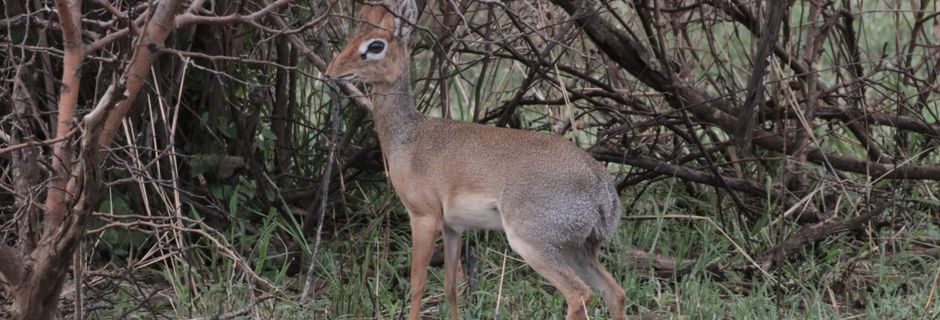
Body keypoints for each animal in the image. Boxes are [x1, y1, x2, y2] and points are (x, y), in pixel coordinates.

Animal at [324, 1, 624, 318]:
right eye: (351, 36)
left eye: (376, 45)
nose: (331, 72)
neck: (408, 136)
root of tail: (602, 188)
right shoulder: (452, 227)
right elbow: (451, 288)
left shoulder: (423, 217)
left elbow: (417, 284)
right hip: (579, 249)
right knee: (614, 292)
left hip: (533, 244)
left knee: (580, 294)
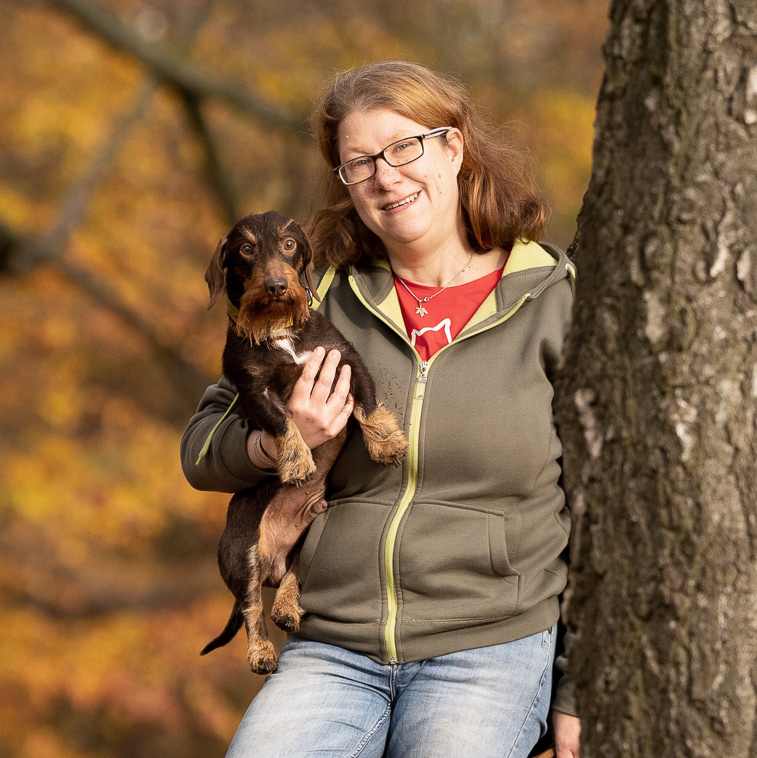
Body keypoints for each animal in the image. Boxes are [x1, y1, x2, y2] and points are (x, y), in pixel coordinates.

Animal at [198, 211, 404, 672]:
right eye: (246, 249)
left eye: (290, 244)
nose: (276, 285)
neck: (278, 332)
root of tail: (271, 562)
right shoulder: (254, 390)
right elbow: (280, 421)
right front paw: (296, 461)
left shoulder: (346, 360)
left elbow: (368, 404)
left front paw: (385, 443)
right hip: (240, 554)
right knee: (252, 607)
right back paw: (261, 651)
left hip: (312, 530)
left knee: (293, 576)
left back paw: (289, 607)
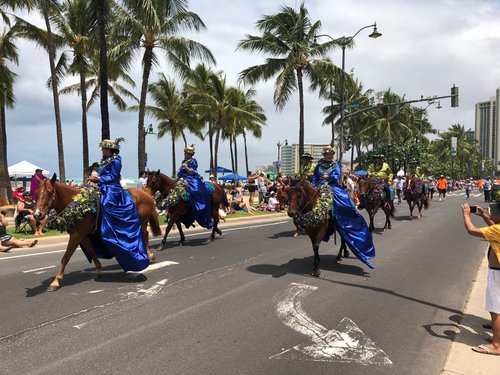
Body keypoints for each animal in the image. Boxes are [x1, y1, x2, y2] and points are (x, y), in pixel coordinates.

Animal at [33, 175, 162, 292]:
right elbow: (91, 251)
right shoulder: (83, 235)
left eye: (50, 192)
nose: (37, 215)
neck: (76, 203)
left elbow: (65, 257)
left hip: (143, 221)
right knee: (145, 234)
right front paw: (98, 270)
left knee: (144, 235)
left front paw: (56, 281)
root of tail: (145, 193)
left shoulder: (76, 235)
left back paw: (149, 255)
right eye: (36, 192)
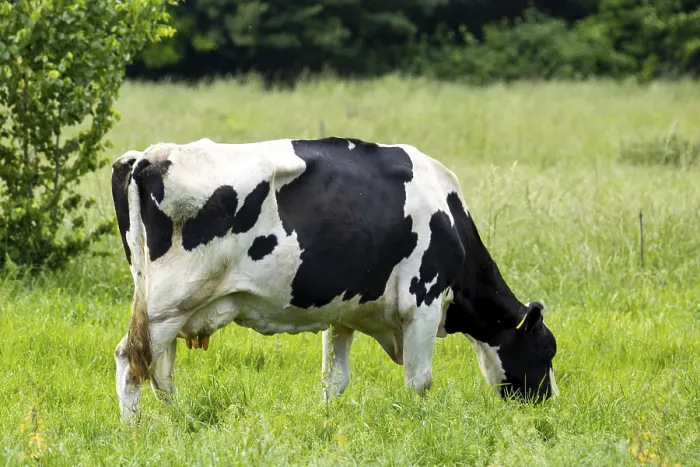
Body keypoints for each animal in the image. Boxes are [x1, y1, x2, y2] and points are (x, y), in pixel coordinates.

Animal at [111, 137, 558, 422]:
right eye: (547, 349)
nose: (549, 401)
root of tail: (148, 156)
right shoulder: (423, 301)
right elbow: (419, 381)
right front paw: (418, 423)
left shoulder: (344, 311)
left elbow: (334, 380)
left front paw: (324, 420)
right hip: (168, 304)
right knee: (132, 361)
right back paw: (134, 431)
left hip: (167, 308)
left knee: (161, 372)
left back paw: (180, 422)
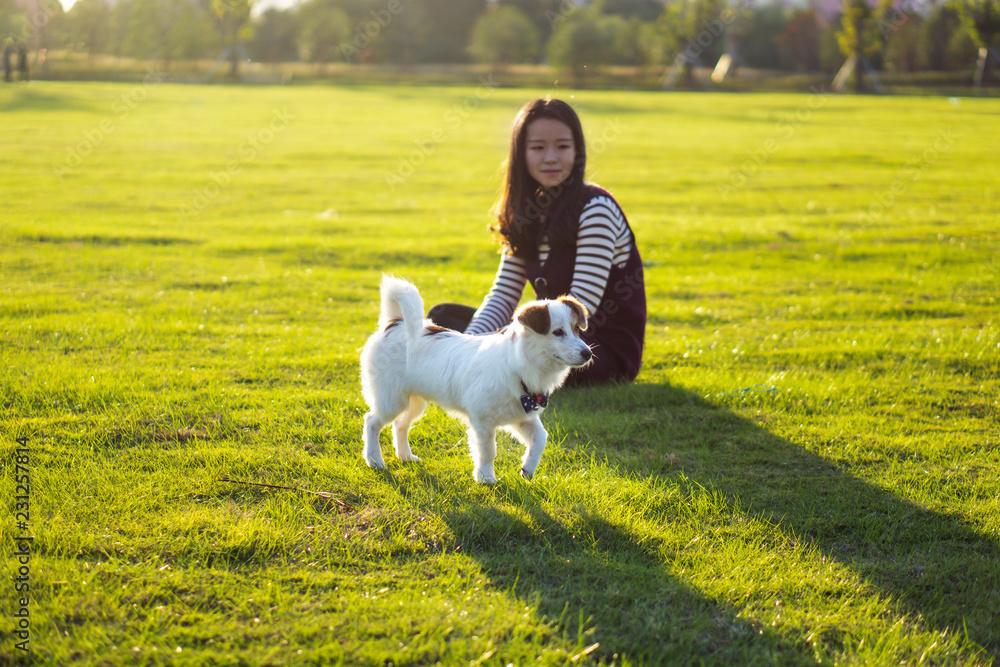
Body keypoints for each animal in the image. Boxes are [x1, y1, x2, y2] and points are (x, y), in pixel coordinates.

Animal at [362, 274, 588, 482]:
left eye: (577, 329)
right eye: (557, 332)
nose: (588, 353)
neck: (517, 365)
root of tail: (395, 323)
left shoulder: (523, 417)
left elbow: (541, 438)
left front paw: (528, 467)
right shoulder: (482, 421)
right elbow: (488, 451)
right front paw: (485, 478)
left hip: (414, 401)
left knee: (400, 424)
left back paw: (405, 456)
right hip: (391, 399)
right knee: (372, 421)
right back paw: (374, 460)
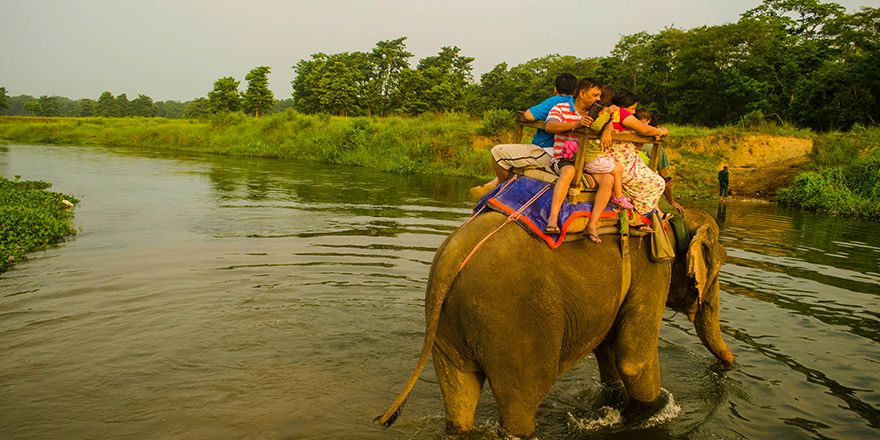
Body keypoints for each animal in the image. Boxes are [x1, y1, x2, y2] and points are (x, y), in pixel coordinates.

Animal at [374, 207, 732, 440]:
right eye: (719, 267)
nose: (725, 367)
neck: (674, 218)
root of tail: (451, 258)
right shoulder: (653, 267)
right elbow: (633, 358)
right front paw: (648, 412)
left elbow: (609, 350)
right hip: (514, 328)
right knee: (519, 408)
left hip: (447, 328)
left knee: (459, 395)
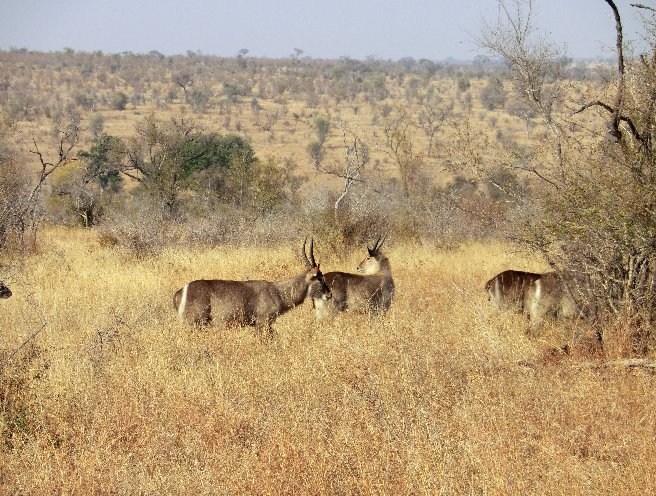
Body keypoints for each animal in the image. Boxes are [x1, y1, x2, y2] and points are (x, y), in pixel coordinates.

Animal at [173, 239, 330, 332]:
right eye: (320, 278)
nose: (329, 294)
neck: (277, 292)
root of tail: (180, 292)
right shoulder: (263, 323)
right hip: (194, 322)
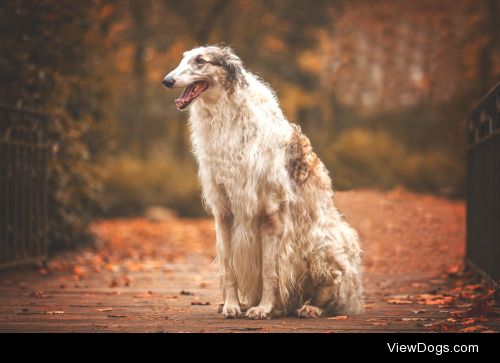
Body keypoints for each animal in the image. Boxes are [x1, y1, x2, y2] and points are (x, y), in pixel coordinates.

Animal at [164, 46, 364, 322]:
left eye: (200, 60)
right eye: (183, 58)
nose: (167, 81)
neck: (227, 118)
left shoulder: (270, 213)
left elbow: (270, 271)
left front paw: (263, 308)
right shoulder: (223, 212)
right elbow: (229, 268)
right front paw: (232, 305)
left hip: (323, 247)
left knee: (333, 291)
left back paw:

▶ [Exercise instructions]: The last part of the records is the answer, beginning at the line that holds "right eye: (183, 58)" and including the final line, repeated exactly.

▶ [Answer space]:
right eye: (183, 58)
nose: (167, 81)
neck: (227, 118)
left shoulder: (270, 213)
left elbow: (270, 271)
left front paw: (263, 308)
right shoulder: (223, 212)
right elbow: (229, 268)
right front paw: (232, 305)
left hip: (323, 247)
left knee: (333, 291)
left back paw:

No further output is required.